3 Things on my Mind When I Work on Wolfram syndrome

While working on Wolfram syndrome there are three things that are always on my mind: improving clinical care, raising awareness, and providing a cure. These three things motivate myself and my team to work hard every day.

 

Improving Clinical Care

Our effort to understand the progression and neurological symptoms of Wolfram syndrome will help improve the clinical care we give our patients. Clinical trials throughout the world have specific qualifications before they begin and thanks to our researchers from around the globe in the last few years there has been significant progress and we now know the appropriate measurements to use in our clinical trials. There are also new hypotheses on how Wolfram syndrome affects the brain that will soon be tested in research models, which will lead to more targeted treatments for the neurological systems and improve the clinical care for the patients. This is all thanks to multiple foundations around the world like The Snow Foundation who are helping us raise awareness and helping us raise funds to make these trials possible.

 

Raising Awareness

Awareness for Wolfram syndrome has grown significantly with help from advocate groups such as The Snow Foundation and the Ellie White Foundation. We could not have accomplished the research we have conducted so far without these organizations and other advocate groups  and we want to thank and recognize all the groups for being a part of our research efforts. However we still depend heavily on NIH (National Institutes of Health) grants to help us with a significant amount of funds for our research to find a cure. NIH grants have increasingly difficult to get and we are working on getting more funding in the next year. The awareness and research funds play the largest part in helping us find a cure for Wolfram syndrome.

 

Providing a Cure

To provide a cure, we need to first delay the progression of the disease so that we have more time to develop regenerative therapies and gene therapies.

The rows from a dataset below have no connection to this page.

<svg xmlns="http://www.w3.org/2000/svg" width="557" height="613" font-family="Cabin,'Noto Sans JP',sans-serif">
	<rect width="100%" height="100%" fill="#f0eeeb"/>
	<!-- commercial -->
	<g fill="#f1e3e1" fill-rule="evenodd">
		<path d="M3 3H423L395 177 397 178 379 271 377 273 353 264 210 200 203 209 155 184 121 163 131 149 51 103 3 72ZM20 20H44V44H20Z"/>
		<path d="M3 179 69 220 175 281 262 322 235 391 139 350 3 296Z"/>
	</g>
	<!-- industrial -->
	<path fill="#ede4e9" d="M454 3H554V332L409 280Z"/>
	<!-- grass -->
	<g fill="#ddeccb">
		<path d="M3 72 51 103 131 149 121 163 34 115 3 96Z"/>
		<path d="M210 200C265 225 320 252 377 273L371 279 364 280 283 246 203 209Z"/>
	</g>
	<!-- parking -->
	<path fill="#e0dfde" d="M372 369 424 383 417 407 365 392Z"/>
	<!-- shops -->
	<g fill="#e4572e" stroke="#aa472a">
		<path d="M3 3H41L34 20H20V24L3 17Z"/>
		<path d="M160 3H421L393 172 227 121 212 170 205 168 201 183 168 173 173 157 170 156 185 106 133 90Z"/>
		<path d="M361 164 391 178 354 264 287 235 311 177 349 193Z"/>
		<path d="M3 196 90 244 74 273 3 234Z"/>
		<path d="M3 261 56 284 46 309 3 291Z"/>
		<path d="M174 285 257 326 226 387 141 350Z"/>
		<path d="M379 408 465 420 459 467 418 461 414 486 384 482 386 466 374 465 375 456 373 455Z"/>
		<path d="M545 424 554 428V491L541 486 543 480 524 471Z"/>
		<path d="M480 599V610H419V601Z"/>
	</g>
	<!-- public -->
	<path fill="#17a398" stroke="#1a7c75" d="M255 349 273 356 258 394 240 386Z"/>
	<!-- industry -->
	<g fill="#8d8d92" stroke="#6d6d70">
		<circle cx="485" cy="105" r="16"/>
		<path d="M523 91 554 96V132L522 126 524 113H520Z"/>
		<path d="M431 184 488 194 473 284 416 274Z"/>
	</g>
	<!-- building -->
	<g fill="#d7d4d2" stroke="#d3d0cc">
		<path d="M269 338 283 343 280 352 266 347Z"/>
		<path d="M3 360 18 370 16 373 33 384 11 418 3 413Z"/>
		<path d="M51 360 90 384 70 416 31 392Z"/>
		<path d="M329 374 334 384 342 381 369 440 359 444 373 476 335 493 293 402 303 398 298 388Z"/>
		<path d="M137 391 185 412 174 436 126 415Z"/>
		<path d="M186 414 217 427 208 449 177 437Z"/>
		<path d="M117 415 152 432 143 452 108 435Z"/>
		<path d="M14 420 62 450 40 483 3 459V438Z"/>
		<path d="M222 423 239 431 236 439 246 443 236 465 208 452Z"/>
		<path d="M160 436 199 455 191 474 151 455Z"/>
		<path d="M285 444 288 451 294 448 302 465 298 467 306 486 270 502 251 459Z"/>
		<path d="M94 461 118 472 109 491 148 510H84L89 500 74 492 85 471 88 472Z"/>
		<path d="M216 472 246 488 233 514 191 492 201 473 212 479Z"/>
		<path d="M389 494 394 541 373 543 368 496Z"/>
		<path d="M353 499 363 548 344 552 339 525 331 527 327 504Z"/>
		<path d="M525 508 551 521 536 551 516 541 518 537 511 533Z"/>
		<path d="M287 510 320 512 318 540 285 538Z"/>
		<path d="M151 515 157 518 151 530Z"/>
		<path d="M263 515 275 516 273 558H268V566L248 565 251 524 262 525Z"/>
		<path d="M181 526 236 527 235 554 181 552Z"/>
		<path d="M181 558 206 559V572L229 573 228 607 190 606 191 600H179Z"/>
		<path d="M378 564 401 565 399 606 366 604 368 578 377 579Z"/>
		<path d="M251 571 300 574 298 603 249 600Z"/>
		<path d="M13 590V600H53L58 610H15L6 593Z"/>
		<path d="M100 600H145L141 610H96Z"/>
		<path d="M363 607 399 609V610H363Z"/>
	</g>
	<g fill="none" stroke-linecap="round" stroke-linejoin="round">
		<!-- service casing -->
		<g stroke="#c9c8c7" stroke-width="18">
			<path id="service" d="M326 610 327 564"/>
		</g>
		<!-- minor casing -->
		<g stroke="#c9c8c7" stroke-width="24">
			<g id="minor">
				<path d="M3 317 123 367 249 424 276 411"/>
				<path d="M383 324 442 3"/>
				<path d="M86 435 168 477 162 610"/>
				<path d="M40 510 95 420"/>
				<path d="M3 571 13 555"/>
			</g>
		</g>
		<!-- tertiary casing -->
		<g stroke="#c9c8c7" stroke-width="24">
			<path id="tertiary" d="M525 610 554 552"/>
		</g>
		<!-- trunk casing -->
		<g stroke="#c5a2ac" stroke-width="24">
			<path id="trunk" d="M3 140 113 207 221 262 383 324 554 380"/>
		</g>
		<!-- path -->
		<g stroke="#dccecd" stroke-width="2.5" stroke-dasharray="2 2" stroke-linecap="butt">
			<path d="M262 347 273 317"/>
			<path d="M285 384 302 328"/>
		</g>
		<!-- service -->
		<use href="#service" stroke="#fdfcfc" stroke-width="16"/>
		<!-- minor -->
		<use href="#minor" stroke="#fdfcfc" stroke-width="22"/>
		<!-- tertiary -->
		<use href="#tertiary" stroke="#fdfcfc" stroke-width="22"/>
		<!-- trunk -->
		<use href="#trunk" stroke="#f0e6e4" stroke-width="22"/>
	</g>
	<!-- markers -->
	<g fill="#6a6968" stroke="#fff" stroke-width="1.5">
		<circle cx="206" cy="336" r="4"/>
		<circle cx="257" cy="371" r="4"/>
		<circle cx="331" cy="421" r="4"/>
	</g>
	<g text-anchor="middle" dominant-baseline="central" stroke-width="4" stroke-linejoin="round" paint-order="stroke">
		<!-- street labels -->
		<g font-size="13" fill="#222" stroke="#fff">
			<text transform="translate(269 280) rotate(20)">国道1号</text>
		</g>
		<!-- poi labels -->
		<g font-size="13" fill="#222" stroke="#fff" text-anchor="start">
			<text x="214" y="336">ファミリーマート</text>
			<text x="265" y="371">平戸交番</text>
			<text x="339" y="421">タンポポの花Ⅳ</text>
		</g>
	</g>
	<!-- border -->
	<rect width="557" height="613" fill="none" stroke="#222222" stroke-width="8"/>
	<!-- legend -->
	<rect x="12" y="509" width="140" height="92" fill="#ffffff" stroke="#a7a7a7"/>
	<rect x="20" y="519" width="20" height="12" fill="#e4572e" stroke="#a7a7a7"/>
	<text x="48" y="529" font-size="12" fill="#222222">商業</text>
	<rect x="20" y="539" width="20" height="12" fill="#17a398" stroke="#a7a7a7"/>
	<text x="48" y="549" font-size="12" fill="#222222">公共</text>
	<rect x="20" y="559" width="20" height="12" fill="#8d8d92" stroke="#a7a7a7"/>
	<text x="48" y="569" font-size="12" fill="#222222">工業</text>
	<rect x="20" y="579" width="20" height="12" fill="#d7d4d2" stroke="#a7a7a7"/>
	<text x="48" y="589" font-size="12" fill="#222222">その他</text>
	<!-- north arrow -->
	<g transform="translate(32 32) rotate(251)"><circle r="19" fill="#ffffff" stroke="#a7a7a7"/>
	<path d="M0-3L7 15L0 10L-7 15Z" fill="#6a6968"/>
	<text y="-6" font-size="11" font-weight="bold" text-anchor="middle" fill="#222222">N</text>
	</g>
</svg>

To accomplish this milestone, I have been focusing on “repurposing” one of the FDA-approved drugs (i.e. existing drugs) for the treatment of patients with Wolfram syndrome.  We have been making steady progress on this.

As I reported before, we discovered that dantrolene sodium currently approved for the treatment of spasticity (muscle stiffness) could delay the progression of Wolfram syndrome in animal and cell models. We obtained the orphan drug designation of dantrolene sodium for the treatment of Wolfram syndrome from the US FDA early in 2016.

I have been working on the logistics to commence a clinical trial of dantrolene sodium for the treatment of Wolfram syndrome at our medical center. I hope to start the trial in December of this year and the plan is to enroll 25 patients or more. The trial may last 2 years. I plan to monitor safety, vision, neurological functions, and diabetes in our patients since those are the primary indicators of Wolfram syndrome. As I reported before, type 2 diabetes is associated with Wolfram syndrome 1 gene variations.

We are trying to get more funds from the National Institutes of Health to recruit more patients, and we want to thank The Snow Foundation and Ellie White Foundation for planning to support this trial financially.